> [Questions on the material]:
a) Answer these questions using the passage on Flash in Fedora.
(i) Why can Fedora not include Adobe's Flash plugin?
(ii) Which open formats does the passage name as alternatives to Flash?
(iii) What link on the YouTube page must be clicked to enable WebM support?
b) From the passage on Flash in Fedora, extract the part that opens with the words containing "Flash is non-free/proprietary" and closes with "free and open source software.", copying it word for word.
c) Continue the passage on Flash in Fedora from the point where it stops.
Passage provided START
Flash is non-free/proprietary software

Adobe's Flash plugin cannot be included in Fedora because it is not free/libre and open source software. Adobe does release a version of the Flash plugin for Linux, and this can be used in Firefox, Konqueror and other popular Internet browsers. When Adobe releases a newer version of the Linux Flash plugin, it makes packages available for Fedora, but Fedora cannot include Adobe's plugin as long as it is unavailable as free and open source software.

There are other open alternatives to Flash itself, including the patent unencumbered and free WebM, Ogg Theora video and Ogg Vorbis audio formats. Fedora has complete support for such open formats, and Fedora includes several web browsers including Firefox, Epiphany etc that plays Ogg and WebM files directly, without any need of third party and proprietary browser plugins.

YouTube and WebM support

Google has open sourced an implementation of VP8 video format and combined it with Ogg Vorbis audio and an adaptation of the Matroska container, creating a new format for free and open video and audio called WebM. YouTube is switching over to using WebM extensively and Fedora has embraced this format as well. Current versions of Fedora support WebM by default.

To enable support for it in YouTube, go to http://youtube.com/html5 and click on "Join the HTML5 Beta" link in the bottom of that page. Note that all videos are not available in WebM format yet especially videos that include advertisements but majority of them should play just fine. Here is a sample video for testing.
Passage provided END
Supplied information START
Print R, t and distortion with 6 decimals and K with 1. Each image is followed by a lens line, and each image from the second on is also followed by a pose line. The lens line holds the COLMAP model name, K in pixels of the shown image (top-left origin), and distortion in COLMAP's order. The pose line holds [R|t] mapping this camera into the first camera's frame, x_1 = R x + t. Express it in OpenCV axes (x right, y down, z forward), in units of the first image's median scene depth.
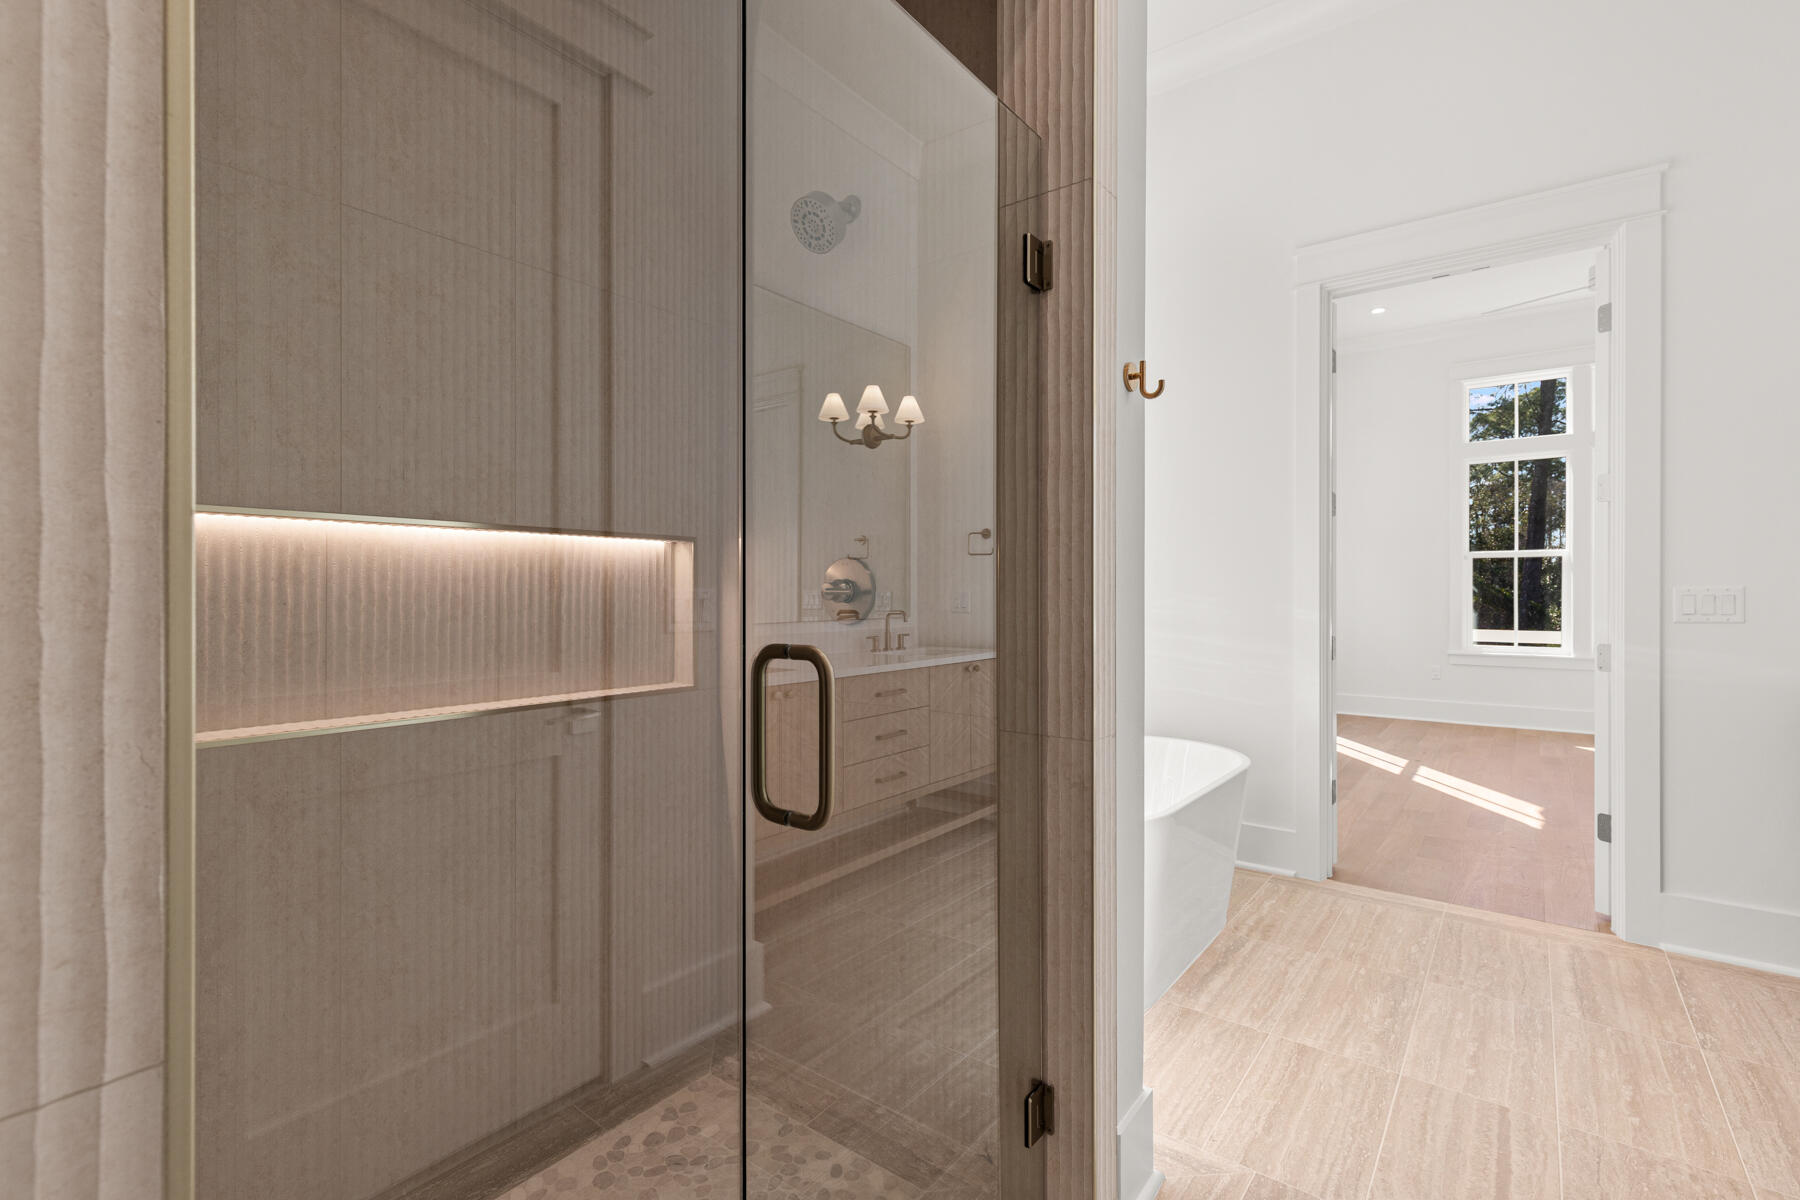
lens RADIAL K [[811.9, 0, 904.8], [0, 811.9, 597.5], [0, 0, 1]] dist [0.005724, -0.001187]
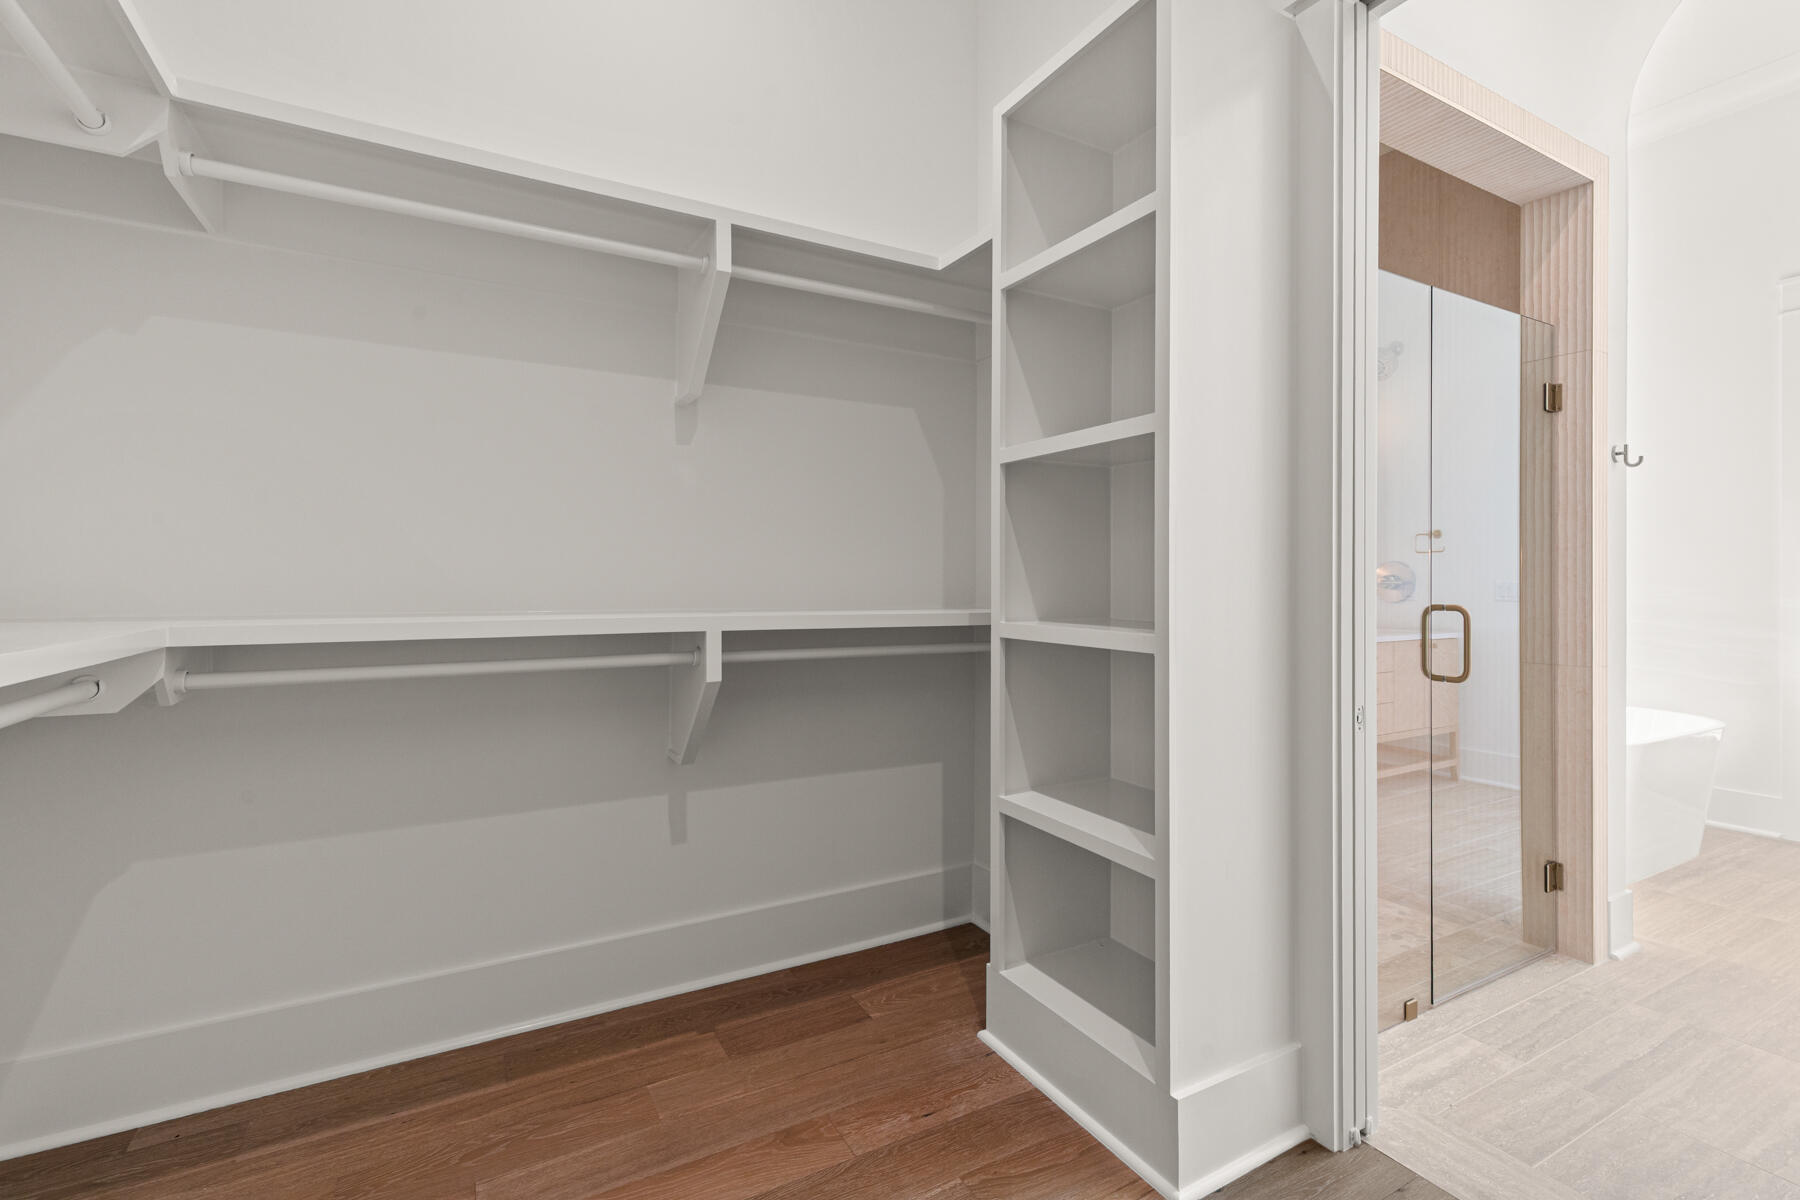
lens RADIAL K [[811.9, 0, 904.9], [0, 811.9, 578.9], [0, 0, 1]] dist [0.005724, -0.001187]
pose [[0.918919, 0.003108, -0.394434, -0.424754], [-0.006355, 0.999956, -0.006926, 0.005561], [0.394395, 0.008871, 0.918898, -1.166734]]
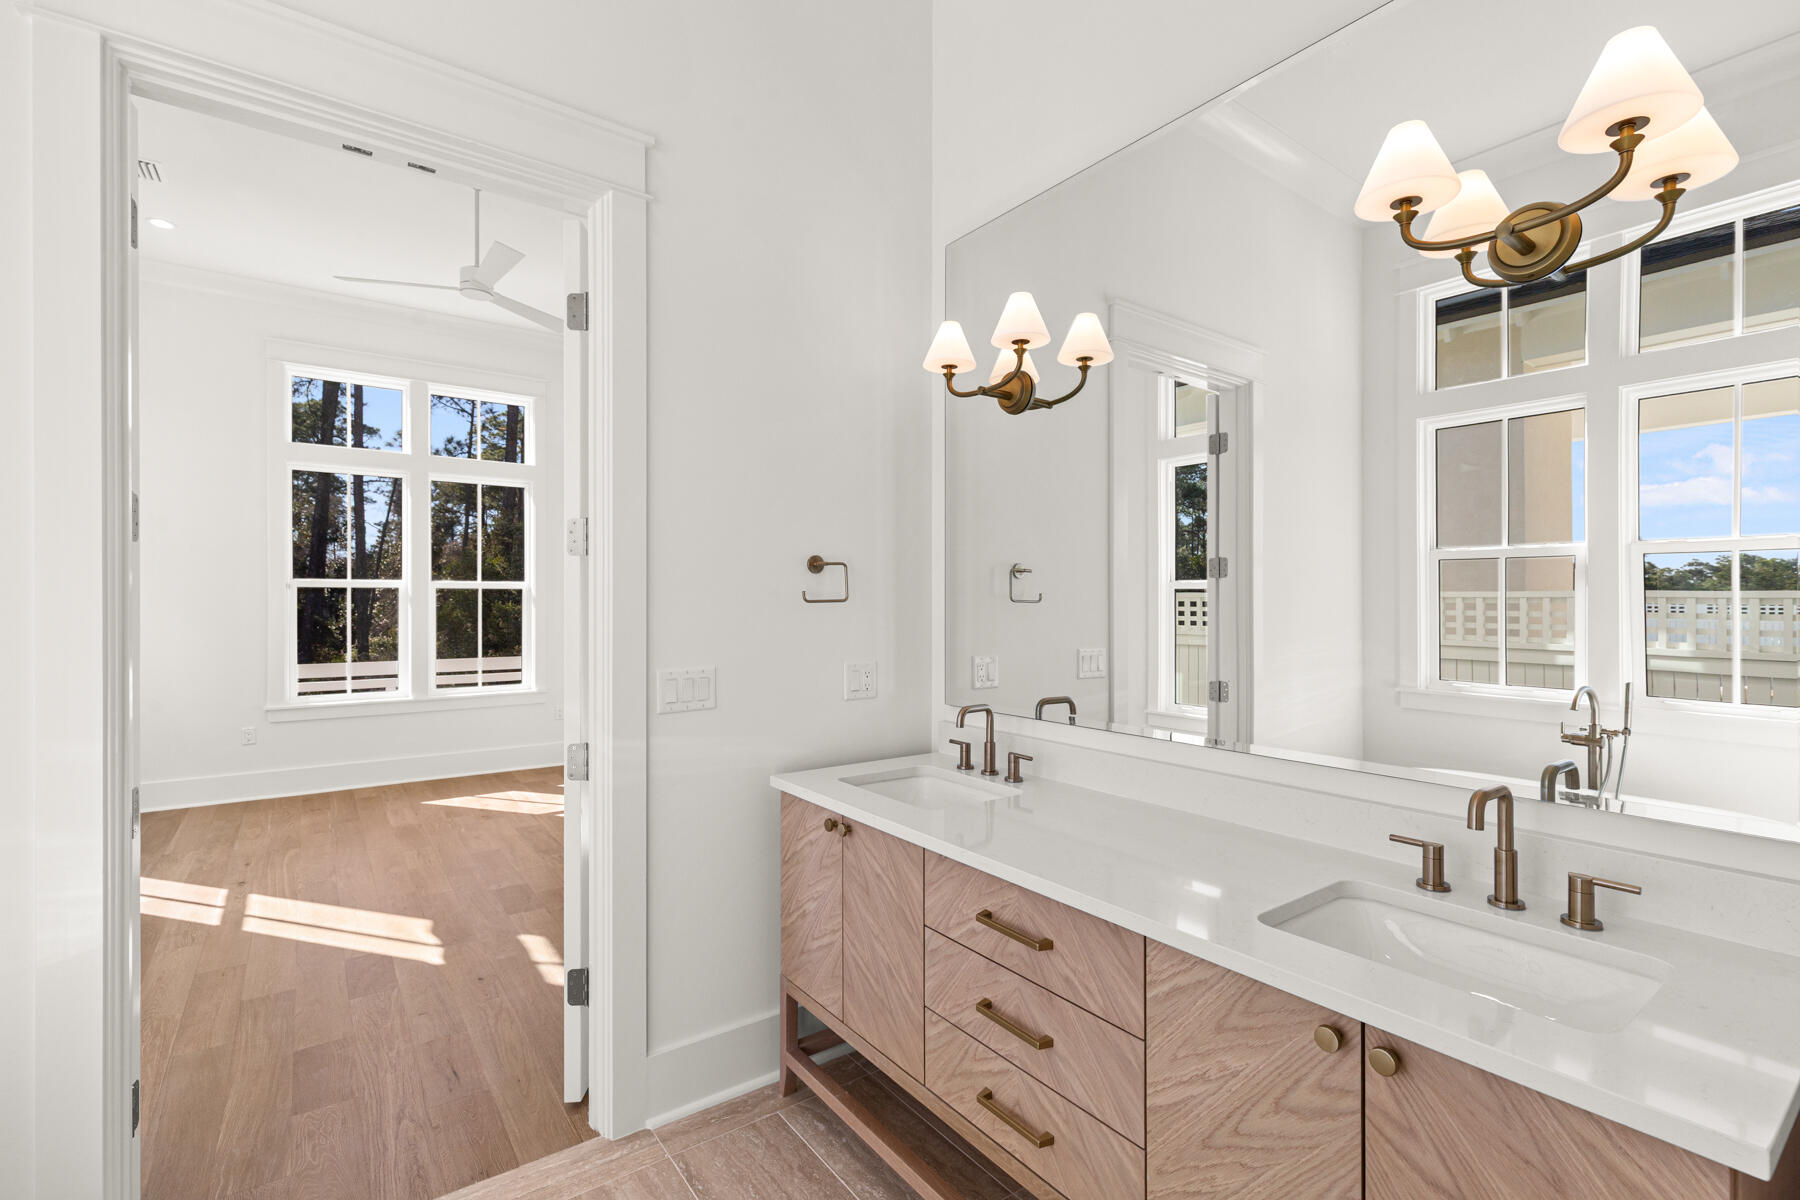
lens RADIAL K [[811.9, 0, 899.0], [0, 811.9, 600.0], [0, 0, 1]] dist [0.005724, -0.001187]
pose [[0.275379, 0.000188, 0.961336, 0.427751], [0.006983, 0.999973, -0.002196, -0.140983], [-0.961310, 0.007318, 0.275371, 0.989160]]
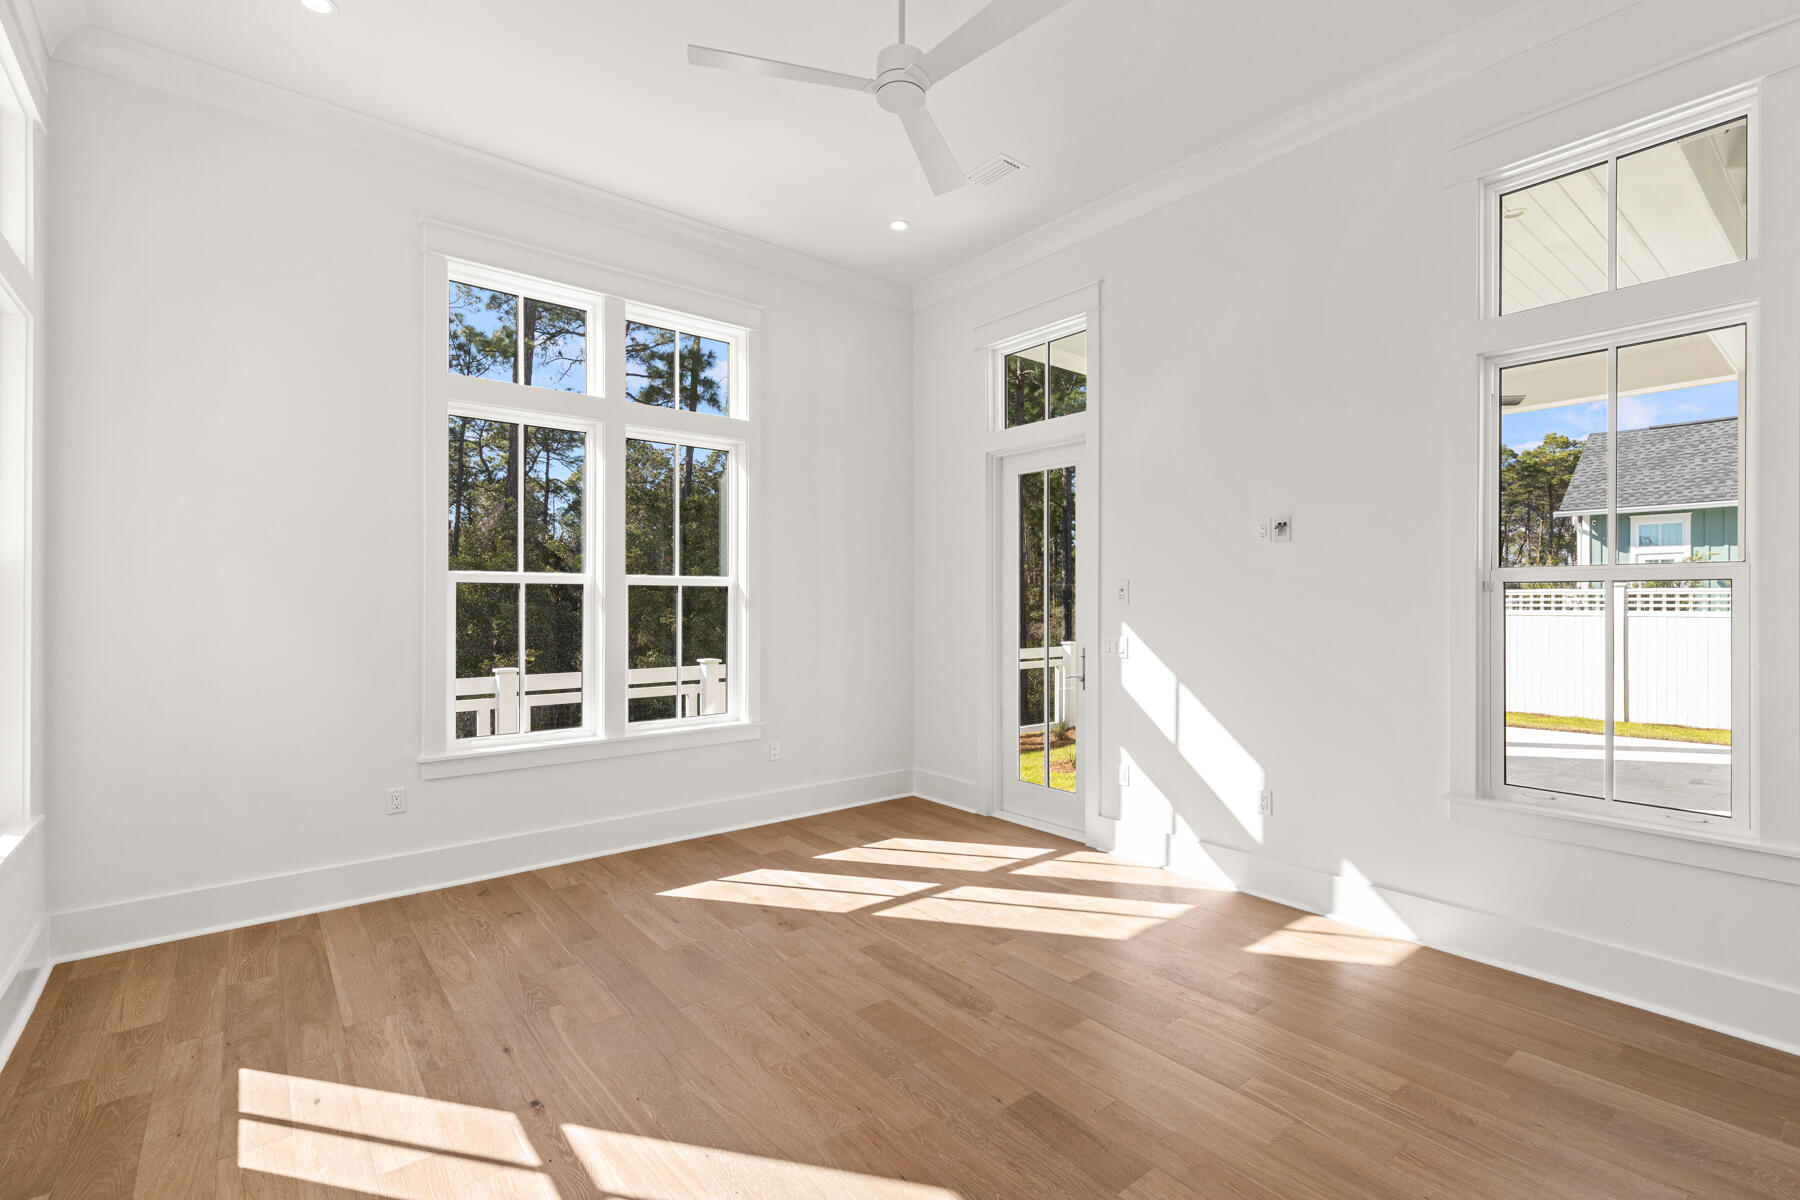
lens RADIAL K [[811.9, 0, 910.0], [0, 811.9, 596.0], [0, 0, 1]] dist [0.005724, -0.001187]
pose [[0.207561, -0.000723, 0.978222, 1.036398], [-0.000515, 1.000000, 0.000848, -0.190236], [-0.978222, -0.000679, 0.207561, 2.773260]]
Supplied information END
Supplied information START
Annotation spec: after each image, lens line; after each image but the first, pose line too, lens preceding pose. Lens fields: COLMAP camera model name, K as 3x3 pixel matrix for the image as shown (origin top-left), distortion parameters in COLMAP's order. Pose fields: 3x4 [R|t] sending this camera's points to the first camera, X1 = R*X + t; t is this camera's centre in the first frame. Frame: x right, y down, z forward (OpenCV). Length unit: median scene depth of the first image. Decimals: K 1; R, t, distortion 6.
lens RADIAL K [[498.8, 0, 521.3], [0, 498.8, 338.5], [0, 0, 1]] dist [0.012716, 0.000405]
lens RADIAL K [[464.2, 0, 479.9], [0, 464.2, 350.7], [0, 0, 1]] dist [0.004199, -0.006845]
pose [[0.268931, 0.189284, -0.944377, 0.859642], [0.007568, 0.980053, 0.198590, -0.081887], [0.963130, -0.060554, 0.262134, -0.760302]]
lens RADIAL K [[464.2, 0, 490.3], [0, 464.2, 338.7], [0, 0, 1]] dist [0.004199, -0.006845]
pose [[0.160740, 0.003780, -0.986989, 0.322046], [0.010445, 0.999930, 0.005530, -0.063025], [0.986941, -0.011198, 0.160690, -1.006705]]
Supplied information END
> [Answers provided]:
a)
(i) The plugin is not free/libre and open source software.
(ii) WebM, Ogg Theora video and Ogg Vorbis audio.
(iii) The "Join the HTML5 Beta" link at the bottom of http://youtube.com/html5.

b)
Flash is non-free/proprietary software

Adobe's Flash plugin cannot be included in Fedora because it is not free/libre and open source software. Adobe does release a version of the Flash plugin for Linux, and this can be used in Firefox, Konqueror and other popular Internet browsers. When Adobe releases a newer version of the Linux Flash plugin, it makes packages available for Fedora, but Fedora cannot include Adobe's plugin as long as it is unavailable as free and open source software.

c)
Flash plugin

You have to chose either based on the hardware architecture you are using.

x86_64 (64-bit)

sudo yum install http://linuxdownload.adobe.com/adobe-release/adobe-release-x86_64-1.0-1.noarch.rpm -y

x86 (32-bit)

sudo yum install http://linuxdownload.adobe.com/adobe-release/adobe-release-i386-1.0-1.noarch.rpm -y

Install the Adobe Flash web browser plugin

The first command imports the GPG key for the Adobe Flash plugin repository and the second command installs the plugin itself.

sudo rpm --import /etc/pki/rpm-gpg/RPM-GPG-KEY-adobe-linux
sudo yum install flash-plugin -y

Checking the plugin

Type the following text in the Firefox address bar:

about:plugins

A section similar to the following should appear:

Flash-check-2.png

This information tells you that the Adobe Flash plugin has been successfully installed.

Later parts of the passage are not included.